Si chiama TIGRE, acronimo di “Tastiera GeneRa Energia”. È il progetto avviato da Arnaud Gigot al Politecnico di Torino per  mettere a è punto un sistema di generazione e storage ad elevata efficienza dell’elettricità. E questo sistema altro non è che un tastiera di PC, capace di  convertire l’energia meccanica utilizzata nella pressione dei tasti in energia elettrica. Per farlo si avvale trasduttori piezoelettrici, ovvero materiali in grado di generare una differenza di potenziale quando sono soggetti ad una deformazione meccanica. La tastiera è quindi in grado di utilizzare l’energia generata dalla pressione delle dita e reimpiegarla per contribuire alla propria alimentazione.
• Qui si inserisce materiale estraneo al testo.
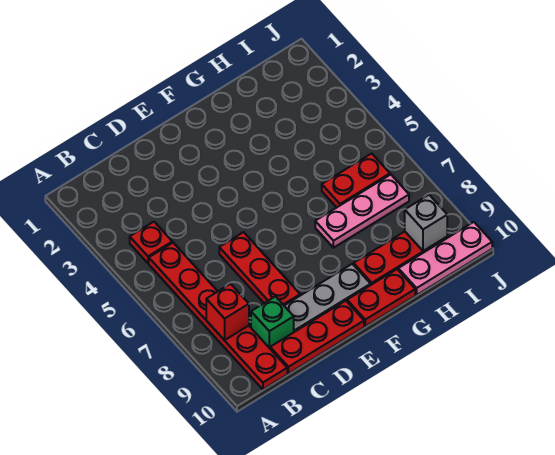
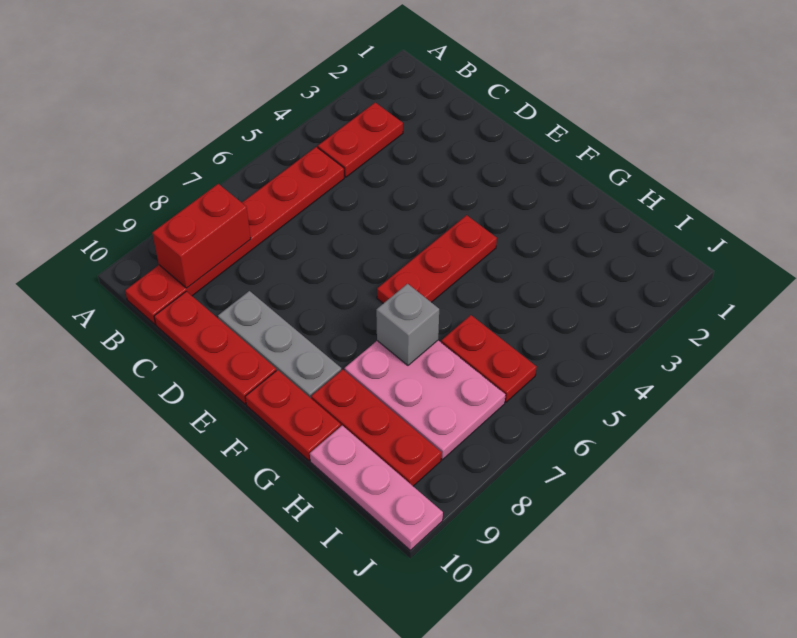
red plate B4 level 1 -> red plate B3:B4 level 1
red brick B8 level 2 -> red brick B8:B9 level 2
green brick C9 level 1 -> none
red plate D6:D8 level 1 -> red plate F4:F6 level 1
pink plate G7:I7 level 1 -> pink plate G7:I8 level 1
grey brick I9 level 2 -> grey brick G7 level 2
TIGRE è una delle iniziative di ricerca che hanno ottenuto il Premio Innovazione Leonardo 2016, riconoscimento che coinvolge da più di dieci anni i dipendenti del Gruppo in tutto il mondo e, per il secondo anno consecutivo,.

Tigre si è aggiudicato il secondo premio dottorandi, ma i riconoscimenti  accademici sono stati in tutto sei. Tra cui quello assegnato al progetto di “Sintesi di materiali di nanostrutturati C/Si per elettrodi ottimizzati per batterie al Litio” (Marco Natali, Università la Sapienza, Roma – Nanoscienze ed Elettromagnetismo) e a quello di “Integrazione solare-batterie con foto polimeri” (Federico Bella – Politecnico di Torino-Dipartimento di Scienza Applicata e Tecnologia).